A l’opposé, il faudrait que les acteurs de la scène publique se convainquent que la garantie de la paix civile est tributaire du respect de la loi républicaine. Aucun arrangement particulier ne devrait être possible au détriment de la règle de droit. Existerait-il un pays où se tiendraient des élections sans des règles et conditions de participation dûment définies préalablement et que la participation ne dépendrait que du bon vouloir des candidats? Dire que la même hérésie avait été demandée en 2019, pour qualifier tous les candidats à l’élection présidentielle ! Sur un autre registre, la floraison des recours pour contentieux électoraux devant les Cours d’Appel montre l’intérêt de réfléchir sur une certaine réorganisation de la carte judiciaire.
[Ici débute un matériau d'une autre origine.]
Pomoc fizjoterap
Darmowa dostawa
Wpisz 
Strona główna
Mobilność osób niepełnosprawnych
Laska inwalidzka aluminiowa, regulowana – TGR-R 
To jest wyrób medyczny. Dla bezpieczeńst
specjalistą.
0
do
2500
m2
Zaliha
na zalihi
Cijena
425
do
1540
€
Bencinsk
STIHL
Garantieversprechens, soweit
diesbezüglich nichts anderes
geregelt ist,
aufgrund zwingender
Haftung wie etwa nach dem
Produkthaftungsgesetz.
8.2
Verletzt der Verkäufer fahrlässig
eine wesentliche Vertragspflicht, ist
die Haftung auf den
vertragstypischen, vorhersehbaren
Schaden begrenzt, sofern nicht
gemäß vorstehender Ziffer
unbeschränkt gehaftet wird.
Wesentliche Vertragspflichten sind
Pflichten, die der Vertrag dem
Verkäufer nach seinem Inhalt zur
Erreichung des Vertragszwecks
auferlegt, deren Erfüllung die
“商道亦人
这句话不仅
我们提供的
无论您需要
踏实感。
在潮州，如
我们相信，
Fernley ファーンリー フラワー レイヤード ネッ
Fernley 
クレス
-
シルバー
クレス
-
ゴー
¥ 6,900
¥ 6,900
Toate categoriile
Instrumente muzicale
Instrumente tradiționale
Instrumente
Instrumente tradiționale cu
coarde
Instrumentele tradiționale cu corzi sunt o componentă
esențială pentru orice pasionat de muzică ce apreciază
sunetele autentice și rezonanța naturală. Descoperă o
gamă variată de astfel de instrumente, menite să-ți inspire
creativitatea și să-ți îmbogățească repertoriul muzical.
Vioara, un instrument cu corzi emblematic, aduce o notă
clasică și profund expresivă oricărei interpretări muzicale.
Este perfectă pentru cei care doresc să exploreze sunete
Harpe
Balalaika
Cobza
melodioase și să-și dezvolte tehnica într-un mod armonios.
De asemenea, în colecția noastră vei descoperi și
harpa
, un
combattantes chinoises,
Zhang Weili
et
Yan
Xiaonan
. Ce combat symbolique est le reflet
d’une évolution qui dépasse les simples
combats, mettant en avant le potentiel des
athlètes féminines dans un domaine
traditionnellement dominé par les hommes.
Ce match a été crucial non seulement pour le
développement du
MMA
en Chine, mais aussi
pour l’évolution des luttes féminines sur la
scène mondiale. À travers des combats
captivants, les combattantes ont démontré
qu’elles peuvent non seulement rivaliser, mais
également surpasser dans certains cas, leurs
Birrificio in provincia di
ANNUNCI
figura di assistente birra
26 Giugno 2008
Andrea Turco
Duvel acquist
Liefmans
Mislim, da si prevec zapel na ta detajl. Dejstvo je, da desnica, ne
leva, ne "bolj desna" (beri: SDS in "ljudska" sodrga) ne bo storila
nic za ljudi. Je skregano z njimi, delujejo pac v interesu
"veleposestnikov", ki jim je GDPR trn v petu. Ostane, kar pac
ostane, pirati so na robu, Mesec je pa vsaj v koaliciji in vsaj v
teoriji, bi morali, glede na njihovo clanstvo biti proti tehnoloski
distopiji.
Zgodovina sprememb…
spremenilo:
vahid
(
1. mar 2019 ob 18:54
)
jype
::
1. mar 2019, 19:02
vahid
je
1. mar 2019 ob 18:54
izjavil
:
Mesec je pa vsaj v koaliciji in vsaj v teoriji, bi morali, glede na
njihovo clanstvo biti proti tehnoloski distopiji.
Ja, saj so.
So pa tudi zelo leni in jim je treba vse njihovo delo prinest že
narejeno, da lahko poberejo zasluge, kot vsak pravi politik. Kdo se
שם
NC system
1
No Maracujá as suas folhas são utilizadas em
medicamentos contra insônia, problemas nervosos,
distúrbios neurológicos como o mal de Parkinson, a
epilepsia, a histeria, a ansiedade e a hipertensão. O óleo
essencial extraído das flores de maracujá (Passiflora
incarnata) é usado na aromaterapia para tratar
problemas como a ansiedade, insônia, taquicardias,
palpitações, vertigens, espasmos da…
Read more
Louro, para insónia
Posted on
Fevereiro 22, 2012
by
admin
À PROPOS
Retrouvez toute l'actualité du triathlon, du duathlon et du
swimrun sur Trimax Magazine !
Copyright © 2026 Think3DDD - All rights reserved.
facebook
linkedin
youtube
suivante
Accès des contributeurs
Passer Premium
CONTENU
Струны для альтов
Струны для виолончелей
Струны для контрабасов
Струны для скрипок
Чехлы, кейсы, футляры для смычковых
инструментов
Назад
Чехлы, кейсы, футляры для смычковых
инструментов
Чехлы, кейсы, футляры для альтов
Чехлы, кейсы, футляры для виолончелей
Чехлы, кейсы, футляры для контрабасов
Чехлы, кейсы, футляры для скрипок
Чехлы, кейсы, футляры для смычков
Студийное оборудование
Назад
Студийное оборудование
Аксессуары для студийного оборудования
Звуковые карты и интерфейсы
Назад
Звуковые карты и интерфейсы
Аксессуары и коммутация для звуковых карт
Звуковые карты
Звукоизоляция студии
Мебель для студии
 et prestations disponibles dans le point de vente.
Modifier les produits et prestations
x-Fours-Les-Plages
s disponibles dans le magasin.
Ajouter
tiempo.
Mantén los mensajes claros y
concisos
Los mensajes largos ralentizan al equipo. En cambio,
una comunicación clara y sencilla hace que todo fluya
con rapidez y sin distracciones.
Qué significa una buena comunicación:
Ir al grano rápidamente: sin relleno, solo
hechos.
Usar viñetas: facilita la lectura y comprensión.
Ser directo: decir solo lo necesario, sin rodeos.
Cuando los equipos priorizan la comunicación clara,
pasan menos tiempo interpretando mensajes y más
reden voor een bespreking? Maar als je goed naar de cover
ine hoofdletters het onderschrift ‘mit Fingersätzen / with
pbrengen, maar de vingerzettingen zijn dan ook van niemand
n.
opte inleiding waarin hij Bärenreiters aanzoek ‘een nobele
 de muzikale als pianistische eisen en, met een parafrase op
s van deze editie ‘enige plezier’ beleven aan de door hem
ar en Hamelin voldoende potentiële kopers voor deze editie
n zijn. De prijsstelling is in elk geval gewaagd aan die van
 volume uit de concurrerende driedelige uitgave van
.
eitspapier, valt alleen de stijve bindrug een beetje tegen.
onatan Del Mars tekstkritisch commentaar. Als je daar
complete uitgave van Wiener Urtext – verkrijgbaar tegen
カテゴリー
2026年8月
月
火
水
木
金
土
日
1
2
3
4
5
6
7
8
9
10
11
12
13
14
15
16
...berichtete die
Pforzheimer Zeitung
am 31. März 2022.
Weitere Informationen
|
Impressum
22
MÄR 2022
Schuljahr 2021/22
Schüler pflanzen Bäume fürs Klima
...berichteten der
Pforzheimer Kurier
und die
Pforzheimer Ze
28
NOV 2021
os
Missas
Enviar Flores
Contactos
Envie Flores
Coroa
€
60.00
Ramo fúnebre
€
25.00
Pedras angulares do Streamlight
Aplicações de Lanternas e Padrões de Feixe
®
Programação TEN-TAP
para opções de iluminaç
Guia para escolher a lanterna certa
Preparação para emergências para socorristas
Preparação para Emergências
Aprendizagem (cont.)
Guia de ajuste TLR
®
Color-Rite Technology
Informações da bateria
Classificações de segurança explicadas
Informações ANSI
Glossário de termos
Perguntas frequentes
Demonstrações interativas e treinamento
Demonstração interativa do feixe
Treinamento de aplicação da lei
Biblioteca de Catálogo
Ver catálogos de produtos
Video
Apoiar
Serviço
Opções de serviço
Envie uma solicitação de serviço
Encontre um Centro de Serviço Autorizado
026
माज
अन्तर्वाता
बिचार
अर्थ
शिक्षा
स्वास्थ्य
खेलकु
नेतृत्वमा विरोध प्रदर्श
En effet, les contentieux électoraux ont permis de montrer, si besoin en était, la nécessité de disposer de juridictions administratives proches des éventuels requérants. En effet, les recours administratifs contre les actes pris par des autorités administratives sont portés devant la chambre administrative de la Cour suprême qui statue ainsi en premier et dernier ressort. En l’absence de tribunaux administratifs, qu’au demeurant les réalités économiques et sociales ne permettraient pas encore au Sénégal, on pourrait bien songer à une réforme qui instaurerait par exemple que les décisions des autorités administratives puissent être traduites, en recours pour excès de pouvoir, en première instance, devant les Cours d’appel de leur ressort. Les Cours d’Appel se verraient dotées de chambres administratives. Cela aurait non seulement l’avantage de rapprocher un peu plus la Justice des justiciables mais aussi permettrait d’instaurer au moins un double degré de juridiction en matière administrative. Le rôle de la chambre administrative de la Cour suprême commence à être bien fourni et tout porte à croire que les contentieux administratifs seraient encore plus nombreux, si les administrés n’étaient pas toujours confrontés à des difficultés pour ester en Justice du fait de l’éloignement de la juridiction administrative ou de la complexité des procédures devant la Cour suprême.